What is Graphix?
Graphix is an extension for the Big Data Management System Apache AsterixDB that allows users to issue graph queries on conceptual graphs over existing data managed by AsterixDB itself. Our motto is “one analyst’s document store is another analyst’s graph”, originating from the thought that developers shouldn’t have to choose between two different technologies (i.e. a document database or a graph database).
Why use Graphix?
Large graphs are ubiquitous in today’s big data, highlighting the need to analyze said data in the form of a graph (as opposed to a collection of tuples or documents). Suppose that you are a developer using AsterixDB, but are interested in viewing your existing data under graph lens. Let’s walk through your options:
Option 1: Setup an ETL (extract, transform, load) pipeline to a dedicated graph database.
Not only is setting up an ETL pipeline costly to develop, this option increases the cost (both in hardware and in developer resources) to own your existing data.
Option 2: Write your graph queries in SQL++ (AsterixDB’s query language).
While this option avoids incurring an additional cost to own your data, the cost to develop and maintain your queries increases. Additionally, certain queries (e.g. reachability, shortest path) cannot be expressed in native SQL++.
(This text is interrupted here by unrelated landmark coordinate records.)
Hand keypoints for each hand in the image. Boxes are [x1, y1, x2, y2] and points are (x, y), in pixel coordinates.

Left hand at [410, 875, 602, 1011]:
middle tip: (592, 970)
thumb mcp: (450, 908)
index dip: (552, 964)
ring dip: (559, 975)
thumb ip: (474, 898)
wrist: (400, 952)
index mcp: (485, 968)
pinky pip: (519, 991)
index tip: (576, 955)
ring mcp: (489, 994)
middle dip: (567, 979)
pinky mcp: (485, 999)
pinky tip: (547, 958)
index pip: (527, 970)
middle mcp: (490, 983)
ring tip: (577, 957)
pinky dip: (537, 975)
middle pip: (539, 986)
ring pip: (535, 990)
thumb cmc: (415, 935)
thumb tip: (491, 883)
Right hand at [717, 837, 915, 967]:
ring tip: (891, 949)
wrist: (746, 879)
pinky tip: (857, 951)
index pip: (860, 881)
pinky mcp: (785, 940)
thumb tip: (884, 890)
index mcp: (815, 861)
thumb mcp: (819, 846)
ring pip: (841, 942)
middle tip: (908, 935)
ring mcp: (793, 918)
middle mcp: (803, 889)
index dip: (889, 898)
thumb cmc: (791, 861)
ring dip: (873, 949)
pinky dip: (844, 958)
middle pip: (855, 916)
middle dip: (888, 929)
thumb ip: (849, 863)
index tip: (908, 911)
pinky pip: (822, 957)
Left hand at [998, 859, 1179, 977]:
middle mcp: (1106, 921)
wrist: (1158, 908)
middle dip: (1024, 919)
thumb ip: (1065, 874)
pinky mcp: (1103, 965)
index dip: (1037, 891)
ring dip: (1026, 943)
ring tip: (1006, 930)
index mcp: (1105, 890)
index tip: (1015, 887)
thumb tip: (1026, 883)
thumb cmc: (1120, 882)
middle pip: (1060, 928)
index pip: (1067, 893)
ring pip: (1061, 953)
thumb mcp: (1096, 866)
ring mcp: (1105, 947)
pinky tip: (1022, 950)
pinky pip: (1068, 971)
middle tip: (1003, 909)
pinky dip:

Option 3: Install Graphix and write your queries in a Graphix-extended flavor of SQL++.
Graphix is meant to offer the developers the best of both worlds. You do not have to introduce a new graph database just to write readable, maintainable, and efficient graph queries. Furthermore, Graphix offers developers a) physical and logical data independence for your graphs, b) built-in parallel execution (via AsterixDB’s existing runtime), and c) all the existing features AsterixDB already offers (rich set of builtin data types, numerous indexing options, ingestion with feeds, etc…).